Penulis
Intisari-Online.com - Sampah kertas oleh Sony berhasil diubah menjadi listrik yang akan digunakan untuk mengisi tenaga ponsel.
Teknologi yang dikembangkan itu akan mengubah sobekan-sobekan kertas menjadi gula yang kemudian diubah lagi menjadi bahan bakar. Jika dilempar ke pasar, inovasi ini dapat digunakan masyarakat untuk mengisi ulang ponsel.
Tentu saja baterai ini menjadi ramah lingkungan sebab tidak menggunakan bahan kimia seperti baterai saat ini.Perusahaan raksasa Jepang ini menunjukkan penemuannya di pameran Eco-Products di Tokyo beberapa waktu lalu. Mereka mengundang anak-anak untuk menaruh beberapa potong kertas dan kardus ke dalam cairan yang merupakan campuran antara air dan enzim, lalu mengocoknya. Peralatan itu lalu disambungkan dengan kipas kecil yang mulai berputar beberapa menit kemudian.
Kunci dari teknologi itu adalah enzim selulose yang mengurai bahan-bahan tadi menjadi gula glukosa.

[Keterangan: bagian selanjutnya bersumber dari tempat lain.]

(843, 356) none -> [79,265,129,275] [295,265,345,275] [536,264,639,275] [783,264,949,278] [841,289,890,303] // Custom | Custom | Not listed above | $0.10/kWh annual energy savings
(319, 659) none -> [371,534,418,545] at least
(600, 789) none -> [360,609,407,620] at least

Bahan ini kemudian dikombinasikan dengan oksigen dan enzim lanjutan yang mengubah bahan tadi menjadi elektron dan ion hidrogen.Elektron digunakan oleh baterai untuk menghasilkan listrik. Sebagai hasil sampingan adalah air dan asam glukonolacton, yang biasanya digunakan di industri kosmetik.
Menurut para peneliti yang terlibat di proyek ini, proses ini mirip dengan mekanisme yang digunakan oleh semut putih dan rayap. Kedua hewan itu mencerna kayu dan mengubahnya menjadi energi.

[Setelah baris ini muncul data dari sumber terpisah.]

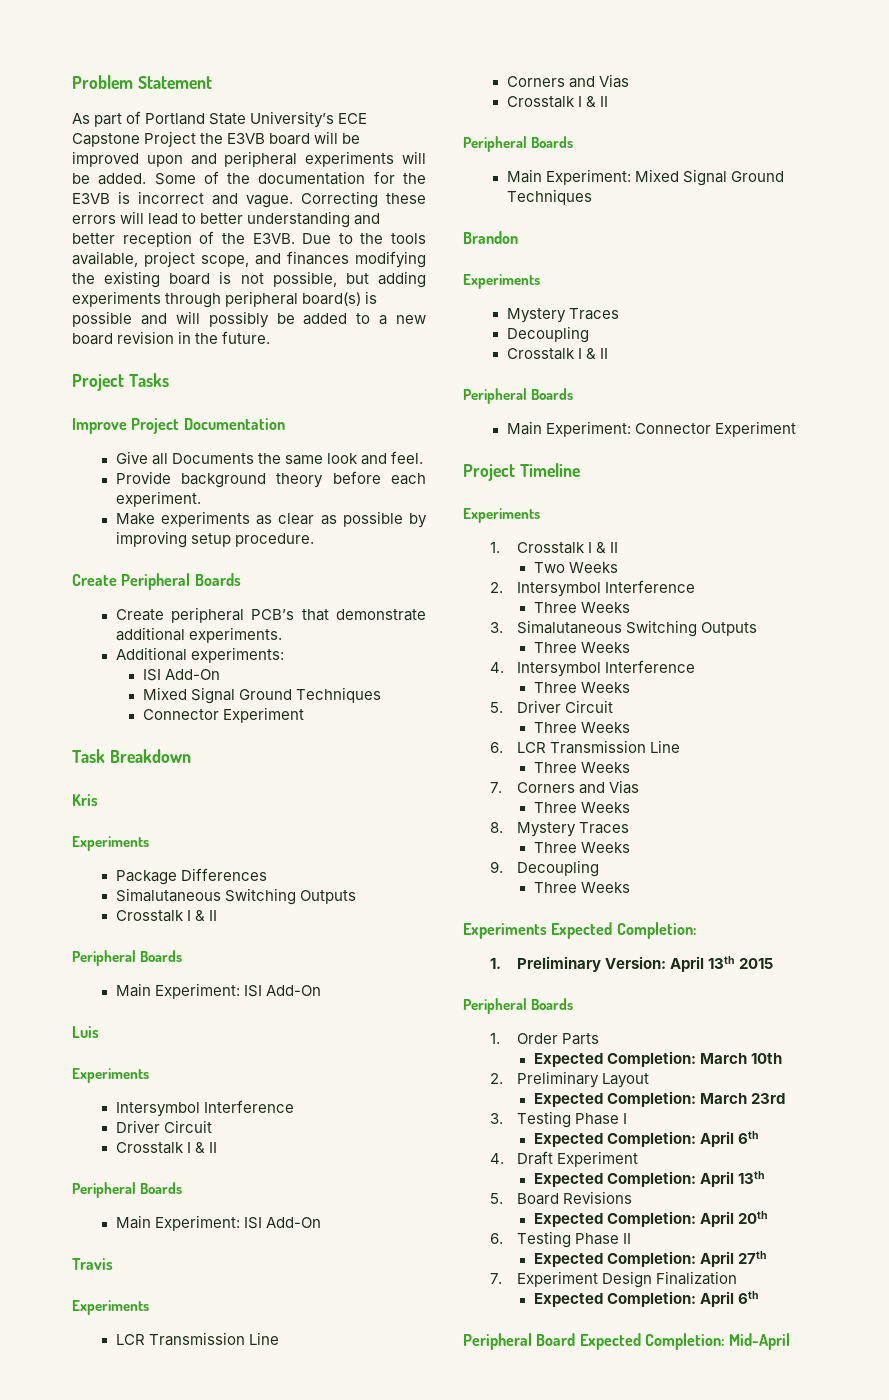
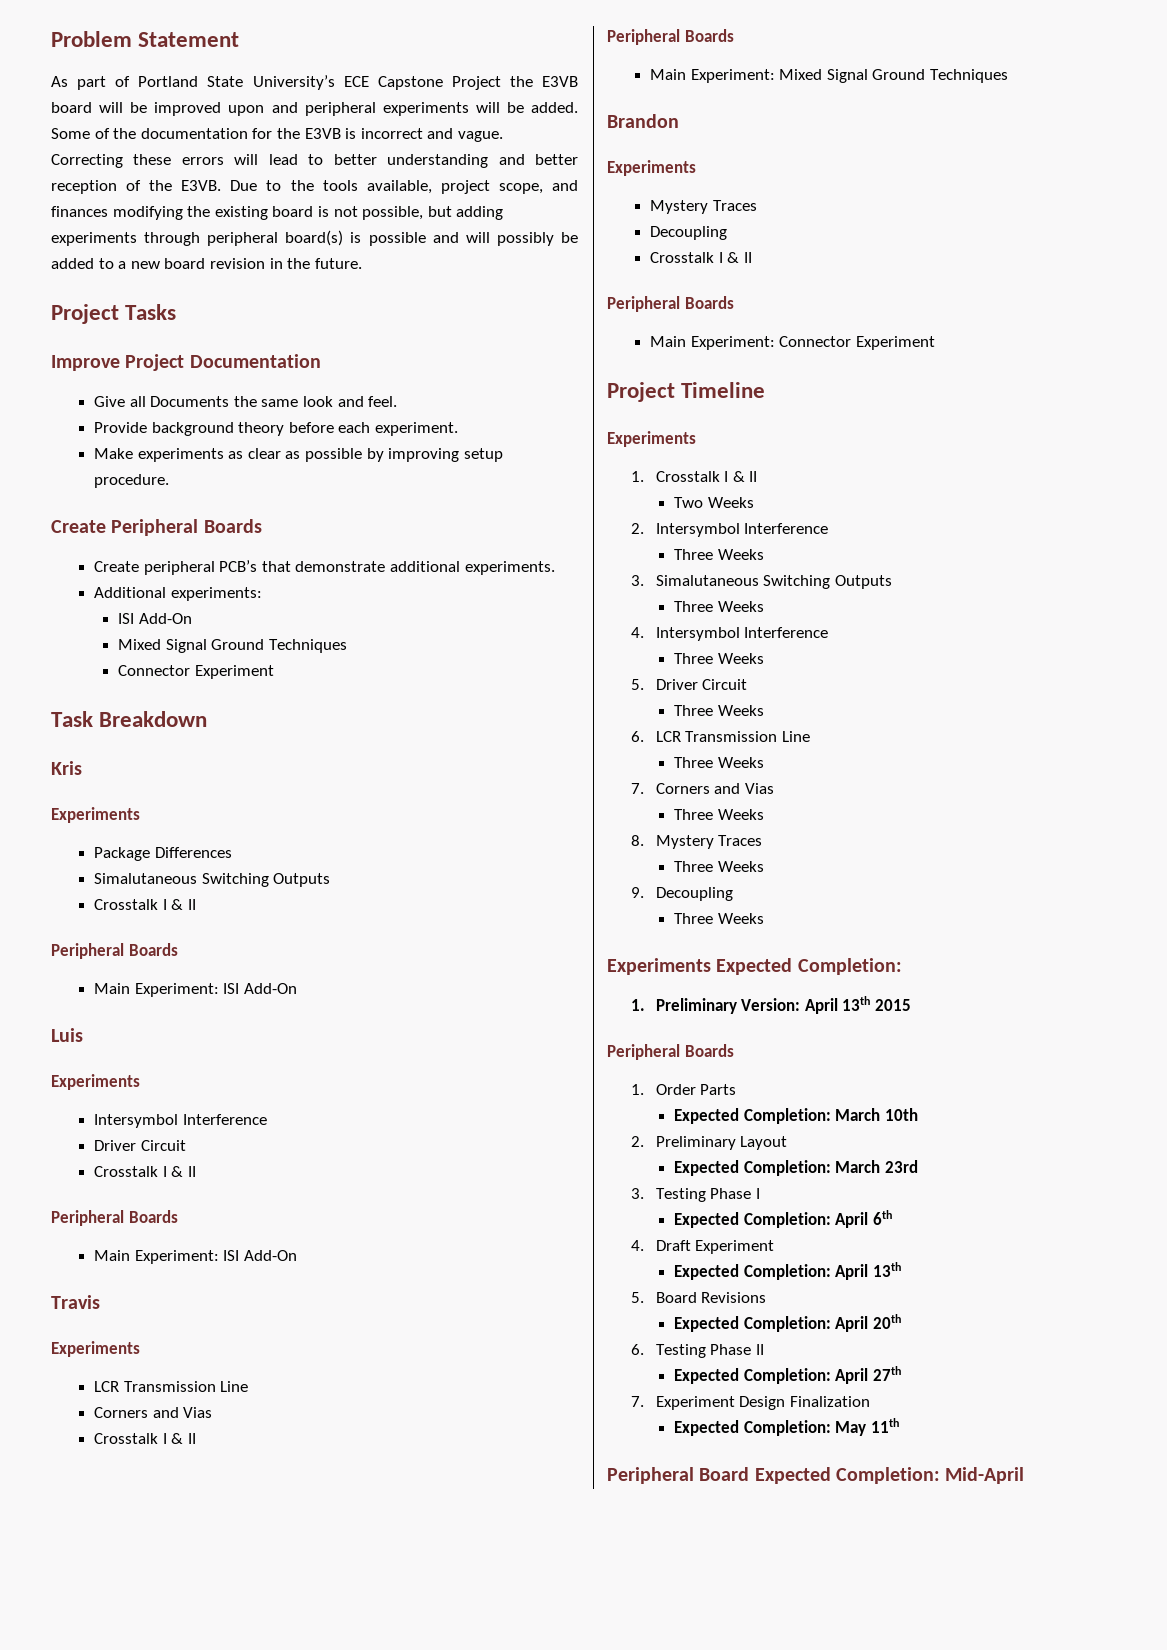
[699,1291,759,1307] April 6th -> [835,1418,900,1436] May 11th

Proyek ini merupakan lanjutan dari proyek sebelumnya yang menggunakan jus buah untuk menghidupkan pemutar musik Walkman. “Menggunakan ‘bahan bakar’ semudah kartu ucapan lawas – kartu ucapan seperti itu akan banyak diterima saat hari raya besar seperti Natal – bio baterai dapat menyalurkan cukup energi untuk memutar kipas kecil,” kata Yuichi Tokita, peneliti senior di Sony's Advanced Material Research Lab.Tentu saja, ini masih awal sekali dari sebuah proyek besar. Namun jika Anda membayangkan kemungkinan apa yang bisa ditawarkan teknologi ini, akan menjadi sesuatu yang sangat menyenangkan.
Memang, untuk memainkan pemutar musik sudah mumpuni. Namun untuk dijual secara komersial masih butuh pengembangan. Yang jelas, aktivis lingkungan seperti Greenpeace sangat mendukung upaya ini.“Baterai yang ada saat ini mengandung bahan kimia berbahaya pada komponen bahan bakunya, sementara daur ulangnya juga rumit. Jadi, setiap upaya untuk mencari baterai yang ramah lingkungan kami dukung. Upaya itu ibarat peluru ajaib. Apalagi ini dari perusahaan sekaliber Sony,” kata John Sauven, direktur eksekutif Greenpeace UK kepada BBC.
Sony bukanlah perusahaan pertama yang mengeksplorasi konsep baterai berbasiskan kertas. Tahun 2009 sebuah kelompok ilmuwan dari Stanford University mengerjakan proyek membuat baterai dari lembaran kertas yang dilapisi tinta terbuat dari karbon nanotube dan perak nanowires. Mereka mengaku bahwa baterainya bisa diisi ulang sebanyak 40.000 kali.